▸ WRITTEN PROBLEM 1:
Reproduce, word for word, the part of the court opinion that opens with the words containing "The following facts" and closes with "in Nassawadox, Virginia.".
▸ WRITTEN PROBLEM 2:
List every party named in the caption of the court opinion, on either side of "v."

▸ GIVEN TEXT:
+===+

Present: All the Justices

GERALD M. MOORE AND SON, INCORPORATED

v.   Record No. 951365        OPINION BY JUSTICE ELIZABETH B. LACY
                                      March 1, 1996
JOSEPH S. DREWRY, JR., AND
DREWRY AND ASSOCIATES, INCORPORATED

       UPON A QUESTION OF LAW CERTIFIED BY THE UNITED STATES
              COURT OF APPEALS FOR THE FOURTH CIRCUIT


      Pursuant to our Rule 5:42, the United States Court of

Appeals for the Fourth Circuit certified a question of Virginia

law to this Court which we accepted by order entered September

22, 1995.   The question involves the application of the economic

loss doctrine to an award of damages for negligent performance of

a contract in the absence of privity.
      The following facts are set forth in the Court of Appeals'

order of certification.   Gerald M. Moore and Son, Inc. (Moore)

owns and operates an industrial plant in Nassawadox, Virginia.

+===+

▸ GIVEN ENTRIES:
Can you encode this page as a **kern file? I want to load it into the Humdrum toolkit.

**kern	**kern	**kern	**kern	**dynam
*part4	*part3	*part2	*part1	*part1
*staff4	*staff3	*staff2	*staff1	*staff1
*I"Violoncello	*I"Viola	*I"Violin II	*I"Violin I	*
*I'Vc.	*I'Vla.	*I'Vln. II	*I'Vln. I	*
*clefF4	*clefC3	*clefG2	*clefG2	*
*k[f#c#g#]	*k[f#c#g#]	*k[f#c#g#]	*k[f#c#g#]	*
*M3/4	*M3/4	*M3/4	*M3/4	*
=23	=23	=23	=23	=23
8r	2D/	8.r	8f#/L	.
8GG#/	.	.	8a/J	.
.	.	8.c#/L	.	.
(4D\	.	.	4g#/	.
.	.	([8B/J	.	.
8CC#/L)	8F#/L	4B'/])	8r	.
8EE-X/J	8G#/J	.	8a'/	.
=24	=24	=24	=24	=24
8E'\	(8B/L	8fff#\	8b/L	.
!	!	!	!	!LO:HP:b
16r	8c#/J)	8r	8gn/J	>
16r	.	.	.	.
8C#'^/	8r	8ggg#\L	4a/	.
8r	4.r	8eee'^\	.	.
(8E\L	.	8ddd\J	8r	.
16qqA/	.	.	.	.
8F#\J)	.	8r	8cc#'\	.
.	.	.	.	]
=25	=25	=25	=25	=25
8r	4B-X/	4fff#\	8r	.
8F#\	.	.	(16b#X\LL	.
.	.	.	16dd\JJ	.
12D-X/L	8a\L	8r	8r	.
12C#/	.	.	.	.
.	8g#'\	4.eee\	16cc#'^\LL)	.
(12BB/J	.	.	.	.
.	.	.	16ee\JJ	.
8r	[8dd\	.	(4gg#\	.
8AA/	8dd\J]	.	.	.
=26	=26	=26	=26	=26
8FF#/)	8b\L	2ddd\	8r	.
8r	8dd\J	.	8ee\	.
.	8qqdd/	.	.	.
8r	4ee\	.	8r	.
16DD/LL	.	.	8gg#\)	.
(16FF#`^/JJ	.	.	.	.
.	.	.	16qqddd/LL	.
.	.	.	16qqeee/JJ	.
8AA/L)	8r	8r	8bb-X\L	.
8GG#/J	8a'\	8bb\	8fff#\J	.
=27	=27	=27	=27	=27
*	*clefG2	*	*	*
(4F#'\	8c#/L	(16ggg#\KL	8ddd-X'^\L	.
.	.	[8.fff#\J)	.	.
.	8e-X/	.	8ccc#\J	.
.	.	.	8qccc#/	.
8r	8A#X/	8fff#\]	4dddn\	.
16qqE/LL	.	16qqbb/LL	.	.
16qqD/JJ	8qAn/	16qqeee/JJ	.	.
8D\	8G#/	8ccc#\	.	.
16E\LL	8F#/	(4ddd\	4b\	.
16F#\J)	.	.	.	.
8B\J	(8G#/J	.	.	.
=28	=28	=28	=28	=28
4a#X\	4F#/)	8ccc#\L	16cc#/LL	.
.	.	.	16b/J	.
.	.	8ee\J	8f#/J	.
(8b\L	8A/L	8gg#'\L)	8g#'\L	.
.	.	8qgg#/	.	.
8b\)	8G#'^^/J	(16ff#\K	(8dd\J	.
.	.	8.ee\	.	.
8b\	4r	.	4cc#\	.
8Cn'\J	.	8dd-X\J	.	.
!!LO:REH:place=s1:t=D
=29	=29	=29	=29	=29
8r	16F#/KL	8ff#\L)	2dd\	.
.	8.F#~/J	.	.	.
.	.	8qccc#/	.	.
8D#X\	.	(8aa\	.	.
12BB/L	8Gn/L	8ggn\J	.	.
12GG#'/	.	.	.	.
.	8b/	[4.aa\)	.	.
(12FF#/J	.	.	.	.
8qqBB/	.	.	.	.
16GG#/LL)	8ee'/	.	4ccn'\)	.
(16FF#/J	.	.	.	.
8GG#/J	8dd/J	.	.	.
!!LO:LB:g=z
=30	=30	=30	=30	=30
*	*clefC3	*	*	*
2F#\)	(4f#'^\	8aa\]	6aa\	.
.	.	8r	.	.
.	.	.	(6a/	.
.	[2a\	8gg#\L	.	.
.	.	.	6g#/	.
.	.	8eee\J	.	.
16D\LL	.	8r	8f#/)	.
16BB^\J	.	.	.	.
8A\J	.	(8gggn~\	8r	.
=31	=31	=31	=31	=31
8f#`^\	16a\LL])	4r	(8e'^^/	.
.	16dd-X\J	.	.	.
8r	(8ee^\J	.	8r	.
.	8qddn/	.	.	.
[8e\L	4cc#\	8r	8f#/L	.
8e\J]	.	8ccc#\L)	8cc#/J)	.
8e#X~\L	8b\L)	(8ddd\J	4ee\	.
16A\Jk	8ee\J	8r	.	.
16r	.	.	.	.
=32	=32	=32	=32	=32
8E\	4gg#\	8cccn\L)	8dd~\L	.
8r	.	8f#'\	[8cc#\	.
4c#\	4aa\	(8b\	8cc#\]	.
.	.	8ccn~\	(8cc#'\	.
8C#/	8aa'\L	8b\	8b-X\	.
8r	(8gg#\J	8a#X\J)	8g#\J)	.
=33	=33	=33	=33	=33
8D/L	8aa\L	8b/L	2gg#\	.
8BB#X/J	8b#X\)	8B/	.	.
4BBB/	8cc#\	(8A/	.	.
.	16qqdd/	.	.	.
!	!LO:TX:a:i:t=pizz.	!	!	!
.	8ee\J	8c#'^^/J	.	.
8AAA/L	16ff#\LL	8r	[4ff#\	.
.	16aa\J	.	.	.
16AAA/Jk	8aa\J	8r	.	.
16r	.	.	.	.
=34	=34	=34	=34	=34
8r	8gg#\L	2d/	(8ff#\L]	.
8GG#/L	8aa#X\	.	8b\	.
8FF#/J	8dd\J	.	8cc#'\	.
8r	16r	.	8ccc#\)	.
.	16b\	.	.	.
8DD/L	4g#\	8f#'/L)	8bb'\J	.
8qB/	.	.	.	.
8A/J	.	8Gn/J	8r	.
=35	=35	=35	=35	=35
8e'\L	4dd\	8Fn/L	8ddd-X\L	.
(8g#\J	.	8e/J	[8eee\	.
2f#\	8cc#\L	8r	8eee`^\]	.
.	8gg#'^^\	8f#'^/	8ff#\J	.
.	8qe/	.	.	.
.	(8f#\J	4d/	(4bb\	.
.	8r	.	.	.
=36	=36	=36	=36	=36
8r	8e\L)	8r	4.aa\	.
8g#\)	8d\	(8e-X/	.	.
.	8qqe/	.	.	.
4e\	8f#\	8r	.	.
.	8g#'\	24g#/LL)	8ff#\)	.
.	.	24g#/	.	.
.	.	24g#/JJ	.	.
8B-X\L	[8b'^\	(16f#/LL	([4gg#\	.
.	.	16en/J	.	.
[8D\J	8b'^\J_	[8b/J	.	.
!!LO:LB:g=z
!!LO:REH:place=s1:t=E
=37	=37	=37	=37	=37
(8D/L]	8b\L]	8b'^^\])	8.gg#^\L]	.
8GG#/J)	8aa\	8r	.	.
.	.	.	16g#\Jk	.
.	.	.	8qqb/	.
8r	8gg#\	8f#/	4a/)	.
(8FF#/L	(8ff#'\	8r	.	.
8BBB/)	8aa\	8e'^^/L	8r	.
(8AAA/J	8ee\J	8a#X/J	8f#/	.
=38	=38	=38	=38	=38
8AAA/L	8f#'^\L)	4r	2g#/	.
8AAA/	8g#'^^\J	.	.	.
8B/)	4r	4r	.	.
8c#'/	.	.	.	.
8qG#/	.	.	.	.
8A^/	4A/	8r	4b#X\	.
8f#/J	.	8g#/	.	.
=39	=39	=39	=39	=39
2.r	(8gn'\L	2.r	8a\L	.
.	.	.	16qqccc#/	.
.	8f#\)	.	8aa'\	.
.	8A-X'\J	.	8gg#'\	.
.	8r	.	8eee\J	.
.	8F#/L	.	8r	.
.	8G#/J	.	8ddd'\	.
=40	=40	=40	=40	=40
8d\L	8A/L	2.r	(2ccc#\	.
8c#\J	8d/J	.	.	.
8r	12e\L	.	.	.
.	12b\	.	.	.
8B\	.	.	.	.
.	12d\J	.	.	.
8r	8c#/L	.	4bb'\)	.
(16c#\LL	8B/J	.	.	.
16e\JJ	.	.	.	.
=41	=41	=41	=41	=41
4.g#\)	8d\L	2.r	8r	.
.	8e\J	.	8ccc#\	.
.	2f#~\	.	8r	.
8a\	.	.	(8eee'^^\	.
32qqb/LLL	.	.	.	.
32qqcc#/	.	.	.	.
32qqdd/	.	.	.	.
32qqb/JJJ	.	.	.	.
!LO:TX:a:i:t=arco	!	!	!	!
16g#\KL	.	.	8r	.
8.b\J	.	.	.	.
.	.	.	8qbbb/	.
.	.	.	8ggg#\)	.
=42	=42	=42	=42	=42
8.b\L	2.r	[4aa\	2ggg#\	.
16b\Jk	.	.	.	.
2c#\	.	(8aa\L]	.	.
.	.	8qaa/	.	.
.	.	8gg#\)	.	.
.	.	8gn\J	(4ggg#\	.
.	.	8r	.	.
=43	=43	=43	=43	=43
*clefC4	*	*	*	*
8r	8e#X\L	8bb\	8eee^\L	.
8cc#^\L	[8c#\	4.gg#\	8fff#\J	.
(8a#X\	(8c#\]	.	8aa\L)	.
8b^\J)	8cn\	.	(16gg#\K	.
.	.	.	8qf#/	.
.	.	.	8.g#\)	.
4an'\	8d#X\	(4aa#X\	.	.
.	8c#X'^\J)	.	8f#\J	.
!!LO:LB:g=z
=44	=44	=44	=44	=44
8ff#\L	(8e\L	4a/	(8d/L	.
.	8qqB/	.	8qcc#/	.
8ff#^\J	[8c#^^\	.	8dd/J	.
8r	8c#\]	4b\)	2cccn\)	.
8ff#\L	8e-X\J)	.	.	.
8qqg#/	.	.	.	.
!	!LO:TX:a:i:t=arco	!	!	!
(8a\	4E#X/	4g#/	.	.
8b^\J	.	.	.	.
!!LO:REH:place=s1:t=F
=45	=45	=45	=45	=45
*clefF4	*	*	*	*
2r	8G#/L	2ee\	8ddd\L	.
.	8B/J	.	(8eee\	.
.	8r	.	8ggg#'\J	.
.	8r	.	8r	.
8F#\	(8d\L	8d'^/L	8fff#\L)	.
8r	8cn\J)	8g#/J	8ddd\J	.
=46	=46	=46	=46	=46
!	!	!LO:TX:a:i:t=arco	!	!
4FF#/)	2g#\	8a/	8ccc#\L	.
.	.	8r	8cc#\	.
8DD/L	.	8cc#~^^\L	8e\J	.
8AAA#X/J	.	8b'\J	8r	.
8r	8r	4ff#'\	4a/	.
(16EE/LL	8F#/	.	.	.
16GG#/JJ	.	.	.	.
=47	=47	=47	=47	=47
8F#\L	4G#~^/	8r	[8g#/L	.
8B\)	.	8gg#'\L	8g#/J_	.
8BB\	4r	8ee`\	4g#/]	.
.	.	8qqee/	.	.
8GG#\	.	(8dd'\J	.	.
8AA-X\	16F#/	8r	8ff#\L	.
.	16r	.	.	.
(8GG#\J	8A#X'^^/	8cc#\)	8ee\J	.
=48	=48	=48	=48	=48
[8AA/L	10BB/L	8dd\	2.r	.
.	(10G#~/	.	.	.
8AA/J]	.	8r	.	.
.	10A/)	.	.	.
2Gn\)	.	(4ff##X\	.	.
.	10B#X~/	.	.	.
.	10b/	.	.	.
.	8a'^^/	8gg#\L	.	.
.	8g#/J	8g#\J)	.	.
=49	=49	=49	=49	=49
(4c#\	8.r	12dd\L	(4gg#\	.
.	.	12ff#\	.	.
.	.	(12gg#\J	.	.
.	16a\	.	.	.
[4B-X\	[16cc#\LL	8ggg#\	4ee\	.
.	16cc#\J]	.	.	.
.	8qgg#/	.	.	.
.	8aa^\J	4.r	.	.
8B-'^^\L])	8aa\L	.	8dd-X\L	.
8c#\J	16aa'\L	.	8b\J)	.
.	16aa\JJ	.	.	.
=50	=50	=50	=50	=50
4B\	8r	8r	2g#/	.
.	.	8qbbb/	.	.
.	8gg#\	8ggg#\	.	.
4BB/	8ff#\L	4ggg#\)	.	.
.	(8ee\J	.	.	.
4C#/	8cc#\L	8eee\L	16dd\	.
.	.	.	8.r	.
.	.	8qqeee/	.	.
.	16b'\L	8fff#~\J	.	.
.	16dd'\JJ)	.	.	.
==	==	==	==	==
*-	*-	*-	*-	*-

+===+

▸ FULL SOLUTION 1:
The following facts are set forth in the Court of Appeals'

order of certification.   Gerald M. Moore and Son, Inc. (Moore)

owns and operates an industrial plant in Nassawadox, Virginia.

▸ FULL SOLUTION 2:
Gerald M. Moore and Son, Incorporated
Joseph S. Drewry, Jr.
Drewry and Associates, Incorporated